* Exercise description: Retype each entry below exactly. Do not carry any image over.

* Data supplied:
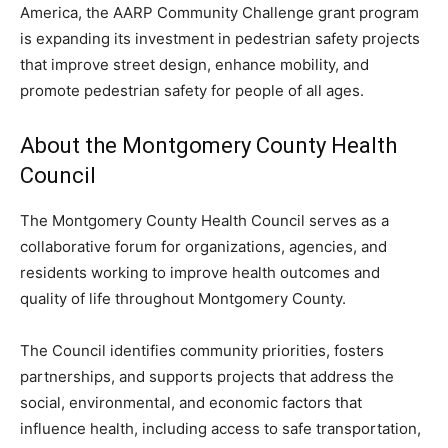
America, the AARP Community Challenge grant program
is expanding its investment in pedestrian safety projects
that improve street design, enhance mobility, and
promote pedestrian safety for people of all ages.
About the Montgomery County Health
Council
The Montgomery County Health Council serves as a
collaborative forum for organizations, agencies, and
residents working to improve health outcomes and
quality of life throughout Montgomery County.
The Council identifies community priorities, fosters
partnerships, and supports projects that address the
social, environmental, and economic factors that
influence health, including access to safe transportation,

* Response to the exercise:
America, the AARP Community Challenge grant program
is expanding its investment in pedestrian safety projects
that improve street design, enhance mobility, and
promote pedestrian safety for people of all ages.
About the Montgomery County Health
Council
The Montgomery County Health Council serves as a
collaborative forum for organizations, agencies, and
residents working to improve health outcomes and
quality of life throughout Montgomery County.
The Council identifies community priorities, fosters
partnerships, and supports projects that address the
social, environmental, and economic factors that
influence health, including access to safe transportation,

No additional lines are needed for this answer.